Create a PS4G file from ropebwt3 BED data

Convert a ropebwt3 BED file into a PS4G (positional support for gamete) file.

Note

This command will only work with ropebwt3 files where the reads are aligned to the whole assembly chromosome using the mem command. MEMs (Maximal Exact Matches) are used to determine what the optimal mappping is. One downside to this approach is that if a SNP is in the middle of the read, the mappings will be ignored. We may integrate running this in conjunction with ropebwt3's Burrows-Wheeler Aligner's Smith-Waterman Alignment (BWA-SW) approach (i.e., the sw command) in a future update.
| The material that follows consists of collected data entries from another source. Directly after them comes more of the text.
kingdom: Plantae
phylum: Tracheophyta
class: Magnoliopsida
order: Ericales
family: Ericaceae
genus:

Command - convert-ropebwt2-ps4g-file

Example

phg convert-ropebwt2-ps4g-file \
    --ropebwt-bed /data/alignments/sample.mem.bed \
    --output-dir /results/ps4g \
    --spline-knot-dir /refs/spline_knots \
    --min-mem-length 148 \
    --max-num-hits 50 \
    --sort-positions

Parameters

Parameter name Description Default value Required?
--ropebwt-bed Path to the RopeBWT3 BED file (MEM hits per read) to convert into PS4G. ""
--output-dir Output directory where the generated PS4G file will be written. ""
--spline-knot-dir Directory containing Spline Knot lookup files (per contig / sample) used to transform MEM positions into consensus PS4G positions. ""
--min-mem-length Minimum length of a match (MEM) to be considered for consensus. Shorter MEMs are ignored. 148
--max-num-hits Maximum total number of hits allowed (sum across best MEMs). If a read hits more haplotypes than this, it is ignored. 50
--sort-positions Sort positions in the resulting PS4G file. Use --no-sort-positions to disable. true

Note

ropebwt3 can hit more than the value provided in the --max-num-hits parameter but any alignment hitting more haplotypes than this will be ignored.